鄴城東城門,齊律負了手立在風中。少年單薄的身形在冷風中顯得愈加的修長。
便是吹了個把月的鄴城風沙,也沒能將齊律吹黑幾分。他依舊不像鄴城人,依舊一派京城貴公子的模樣。周子秋此時抖着身子立在齊律身後,一張臉白的幾乎沒了血色。

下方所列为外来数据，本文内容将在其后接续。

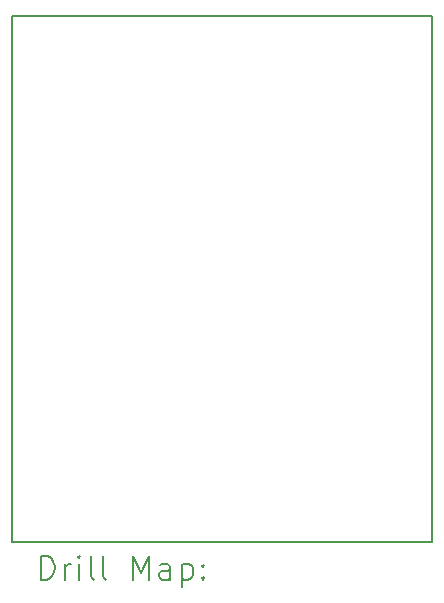
<source format=gbr>
%TF.GenerationSoftware,KiCad,Pcbnew,(6.0.7-1)-1*%
%TF.CreationDate,2022-08-20T15:23:22+08:00*%
%TF.ProjectId,VNH5050A (test),564e4835-3035-4304-9120-287465737429,rev?*%
%TF.SameCoordinates,Original*%
%TF.FileFunction,Drillmap*%
%TF.FilePolarity,Positive*%
%FSLAX45Y45*%
G04 Gerber Fmt 4.5, Leading zero omitted, Abs format (unit mm)*
G04 Created by KiCad (PCBNEW (6.0.7-1)-1) date 2022-08-20 15:23:22*
%MOMM*%
%LPD*%
G01*
G04 APERTURE LIST*
%ADD10C,0.200000*%
G04 APERTURE END LIST*
D10*
X14048740Y-7747000D02*
X17610740Y-7747000D01*
X17610740Y-7747000D02*
X17610740Y-12201000D01*
X17610740Y-12201000D02*
X14048740Y-12201000D01*
X14048740Y-12201000D02*
X14048740Y-7747000D01*
X14296359Y-12521476D02*
X14296359Y-12321476D01*
X14343978Y-12321476D01*
X14372549Y-12331000D01*
X14391597Y-12350048D01*
X14401121Y-12369095D01*
X14410645Y-12407190D01*
X14410645Y-12435762D01*
X14401121Y-12473857D01*
X14391597Y-12492905D01*
X14372549Y-12511952D01*
X14343978Y-12521476D01*
X14296359Y-12521476D01*
X14496359Y-12521476D02*
X14496359Y-12388143D01*
X14496359Y-12426238D02*
X14505883Y-12407190D01*
X14515407Y-12397667D01*
X14534454Y-12388143D01*
X14553502Y-12388143D01*
X14620168Y-12521476D02*
X14620168Y-12388143D01*
X14620168Y-12321476D02*
X14610645Y-12331000D01*
X14620168Y-12340524D01*
X14629692Y-12331000D01*
X14620168Y-12321476D01*
X14620168Y-12340524D01*
X14743978Y-12521476D02*
X14724930Y-12511952D01*
X14715407Y-12492905D01*
X14715407Y-12321476D01*
X14848740Y-12521476D02*
X14829692Y-12511952D01*
X14820168Y-12492905D01*
X14820168Y-12321476D01*
X15077311Y-12521476D02*
X15077311Y-12321476D01*
X15143978Y-12464333D01*
X15210645Y-12321476D01*
X15210645Y-12521476D01*
X15391597Y-12521476D02*
X15391597Y-12416714D01*
X15382073Y-12397667D01*
X15363026Y-12388143D01*
X15324930Y-12388143D01*
X15305883Y-12397667D01*
X15391597Y-12511952D02*
X15372549Y-12521476D01*
X15324930Y-12521476D01*
X15305883Y-12511952D01*
X15296359Y-12492905D01*
X15296359Y-12473857D01*
X15305883Y-12454809D01*
X15324930Y-12445286D01*
X15372549Y-12445286D01*
X15391597Y-12435762D01*
X15486835Y-12388143D02*
X15486835Y-12588143D01*
X15486835Y-12397667D02*
X15505883Y-12388143D01*
X15543978Y-12388143D01*
X15563026Y-12397667D01*
X15572549Y-12407190D01*
X15582073Y-12426238D01*
X15582073Y-12483381D01*
X15572549Y-12502428D01*
X15563026Y-12511952D01*
X15543978Y-12521476D01*
X15505883Y-12521476D01*
X15486835Y-12511952D01*
X15667788Y-12502428D02*
X15677311Y-12511952D01*
X15667788Y-12521476D01*
X15658264Y-12511952D01*
X15667788Y-12502428D01*
X15667788Y-12521476D01*
X15667788Y-12397667D02*
X15677311Y-12407190D01*
X15667788Y-12416714D01*
X15658264Y-12407190D01*
X15667788Y-12397667D01*
X15667788Y-12416714D01*
M02*

</source>
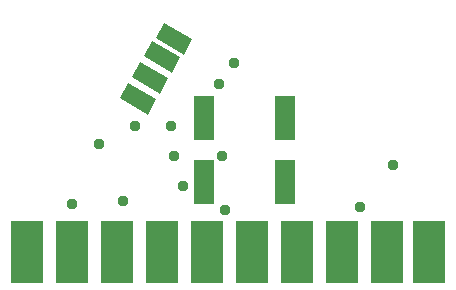
<source format=gbs>
G04 EAGLE Gerber RS-274X export*
G75*
%MOMM*%
%FSLAX34Y34*%
%LPD*%
%INBottom Solder Mask*%
%IPPOS*%
%AMOC8*
5,1,8,0,0,1.08239X$1,22.5*%
G01*
%ADD10R,2.743200X5.283200*%
%ADD11R,1.803200X3.703200*%
%ADD12R,1.473200X2.743200*%
%ADD13C,0.959600*%


D10*
X15240Y15240D03*
X53340Y15240D03*
X91440Y15240D03*
X129540Y15240D03*
X167640Y15240D03*
X205740Y15240D03*
X243840Y15240D03*
X281940Y15240D03*
X320040Y15240D03*
X355600Y15240D03*
D11*
X165100Y128600D03*
X165100Y74600D03*
X233680Y128600D03*
X233680Y74600D03*
D12*
G36*
X93659Y145258D02*
X101025Y158017D01*
X124781Y144302D01*
X117415Y131543D01*
X93659Y145258D01*
G37*
G36*
X103819Y163038D02*
X111185Y175797D01*
X134941Y162082D01*
X127575Y149323D01*
X103819Y163038D01*
G37*
G36*
X113979Y180818D02*
X121345Y193577D01*
X145101Y179862D01*
X137735Y167103D01*
X113979Y180818D01*
G37*
G36*
X124139Y196058D02*
X131505Y208817D01*
X155261Y195102D01*
X147895Y182343D01*
X124139Y196058D01*
G37*
D13*
X147320Y71120D03*
X53340Y55880D03*
X76200Y106680D03*
X106680Y121920D03*
X96520Y58420D03*
X297180Y53340D03*
X325120Y88900D03*
X177800Y157480D03*
X190500Y175260D03*
X137160Y121920D03*
X139700Y96520D03*
X180340Y96520D03*
X182880Y50800D03*
M02*

</source>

此時他們立在斷牆邊,城牆崩塌的部分離鄴城東城門不遠,不過百丈距離。
說起這城牆,其實偶爾也掉下幾塊牆磚來倒也不算什麼。畢竟年代久遠了,可這東城牆,卻不該哪些。原因是,這是周子秋上任後親自督建的,南西北哪邊城牆壞了周子秋都不會急成這般,可唯這東城牆他來監工,幾乎時時守在這裡,雖然不敢稱堅如磐石,可也不該這般經歷一場風便崩塌了大片啊。
周子秋膽子不大,尤其是齊律面前,常常更是噤若寒蟬。
他覺得這位京城來的爺,周身遍佈一股戾氣,還有一股貴氣,戾氣自然讓他不敢在這位二爺面前行爲有失,至於那周彷彿與生俱來的貴氣,則讓周子秋覺得便是和齊律立在一處,滿心都是自卑之意。
不管這位爺立在哪裡,那都是一景兒。
這幅美景中,唯一不該出現的似乎只有他。
好容易盼了這位爺搬進了新宅,他們夫妻纔剛鬆了一口氣,卻不想沒過幾日好日子。竟然就出了這樣大的事情。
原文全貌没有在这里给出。